Here's the reply I gave to the question in response to a private message because I never saw this post:

* * * * * * * * * *

Potassium metabisulfite reacts with hydrogen ions to produce sulfur dioxide and water:

K2S2O5 + 2H+ ---> 2K+ + 2S02 + 2H2O

Each mole of K2S2O5 weighs 222.2 grams and produces 2 moles of sulfur dioxide (64.1 grams per mole) weighing 128.2 grams. Thus the requirement for a particular level of sulfur dioxide is 222.2/128.2 = 1.733 grams/gram or mg/mg or oz/oz. Thus for 20 mg/L SO2 you would need 20*1.733 = 34.66 mg metabite per liter.

As hydrogen ion is consumed lower pH is beneficial. Put another way, potassium metabisulfite is the salt of a strong base (potassium hydroxide) so that adding it to water or mash will raise the pH. Mash should have enough buffering capacity to hold the pH low but it would probably be a good idea to check pH if using much metabite.

* * * * * * * * * *

What he was asking is how much sulfur dioxide a given amount of metabite releases - not how it is distributed over SO2, HSO3- and SO3--. According to it's MSDS a 1% solution of sodium metabite has a pH of 4.3 (it's not a basic salt at all!) which is about half way between the pK's of sulfurous acid (and typical of the pH of ales) so the reaction is more like

K2S2O5 + H2O ---> 2K+ + 2HSO3-

Nearly all the SO2 from conversion of metabite will stay as bisulfite.

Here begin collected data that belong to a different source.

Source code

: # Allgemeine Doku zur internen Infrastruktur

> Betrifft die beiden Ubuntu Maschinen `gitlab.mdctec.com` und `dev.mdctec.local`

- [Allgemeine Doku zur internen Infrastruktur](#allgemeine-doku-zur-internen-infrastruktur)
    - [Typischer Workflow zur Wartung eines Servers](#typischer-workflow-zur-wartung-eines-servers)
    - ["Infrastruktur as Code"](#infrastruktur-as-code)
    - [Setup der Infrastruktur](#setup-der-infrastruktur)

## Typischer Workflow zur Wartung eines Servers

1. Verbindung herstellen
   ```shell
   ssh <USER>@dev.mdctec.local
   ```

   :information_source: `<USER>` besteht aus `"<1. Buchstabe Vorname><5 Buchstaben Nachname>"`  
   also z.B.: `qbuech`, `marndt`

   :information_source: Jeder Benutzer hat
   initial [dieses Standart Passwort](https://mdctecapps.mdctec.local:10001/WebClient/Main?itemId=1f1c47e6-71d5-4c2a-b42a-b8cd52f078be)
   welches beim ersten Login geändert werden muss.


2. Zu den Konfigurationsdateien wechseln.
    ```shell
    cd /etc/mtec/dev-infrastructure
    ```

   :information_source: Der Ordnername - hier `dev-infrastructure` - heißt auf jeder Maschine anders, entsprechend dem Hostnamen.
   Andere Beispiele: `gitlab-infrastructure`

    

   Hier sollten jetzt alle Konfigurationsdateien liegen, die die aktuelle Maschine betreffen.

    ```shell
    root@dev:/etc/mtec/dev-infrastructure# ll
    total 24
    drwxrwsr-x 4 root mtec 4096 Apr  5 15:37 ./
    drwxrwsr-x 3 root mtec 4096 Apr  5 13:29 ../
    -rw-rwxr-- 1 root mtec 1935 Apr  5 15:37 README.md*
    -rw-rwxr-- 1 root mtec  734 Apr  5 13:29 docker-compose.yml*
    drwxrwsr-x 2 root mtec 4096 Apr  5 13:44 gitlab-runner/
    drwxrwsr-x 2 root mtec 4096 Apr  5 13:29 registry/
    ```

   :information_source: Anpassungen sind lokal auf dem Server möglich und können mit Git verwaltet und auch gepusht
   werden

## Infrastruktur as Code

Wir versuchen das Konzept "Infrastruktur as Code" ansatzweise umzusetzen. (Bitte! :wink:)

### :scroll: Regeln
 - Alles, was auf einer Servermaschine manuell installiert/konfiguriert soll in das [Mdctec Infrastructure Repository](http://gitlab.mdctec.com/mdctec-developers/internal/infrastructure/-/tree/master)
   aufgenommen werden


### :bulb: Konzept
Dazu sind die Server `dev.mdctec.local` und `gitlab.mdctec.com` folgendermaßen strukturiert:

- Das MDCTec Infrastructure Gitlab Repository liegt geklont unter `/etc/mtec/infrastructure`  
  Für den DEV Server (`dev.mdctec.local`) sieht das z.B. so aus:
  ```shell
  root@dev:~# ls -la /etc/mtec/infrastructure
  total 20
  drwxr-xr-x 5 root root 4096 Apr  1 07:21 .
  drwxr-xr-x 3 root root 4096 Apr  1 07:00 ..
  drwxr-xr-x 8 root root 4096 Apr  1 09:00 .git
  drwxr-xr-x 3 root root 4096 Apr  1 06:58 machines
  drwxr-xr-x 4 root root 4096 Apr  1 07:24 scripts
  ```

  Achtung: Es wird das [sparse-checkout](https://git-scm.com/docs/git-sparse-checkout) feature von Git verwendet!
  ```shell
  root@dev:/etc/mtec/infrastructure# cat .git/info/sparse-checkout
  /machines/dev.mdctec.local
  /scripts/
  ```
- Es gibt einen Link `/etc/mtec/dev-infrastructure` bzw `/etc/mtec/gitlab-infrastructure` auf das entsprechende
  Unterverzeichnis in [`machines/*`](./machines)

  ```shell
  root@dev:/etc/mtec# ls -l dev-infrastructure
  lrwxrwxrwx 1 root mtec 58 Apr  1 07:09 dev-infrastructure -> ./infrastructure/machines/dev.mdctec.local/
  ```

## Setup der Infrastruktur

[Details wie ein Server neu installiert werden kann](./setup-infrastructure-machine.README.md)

With the first pK of sulfurous acid at 1.81 very little will convert to SO2 (only 0.31%). These tiny amounts are sufficient for biological stabilization of wine (and presumably beer) but the questioner was more interested in the reducing capabilities. Bisufite ion can be oxidized to bisulfate thus reducing something in the process and that is what he is interested in here so it is bisulfate he wants, not what vintners call "molecular SO2".

This is not to say that it isn't pH dependent. As the first reaction shows, where pH is low (H+ available) SO2 is formed. At higher pH (second reaction) it is mostly HSO3-.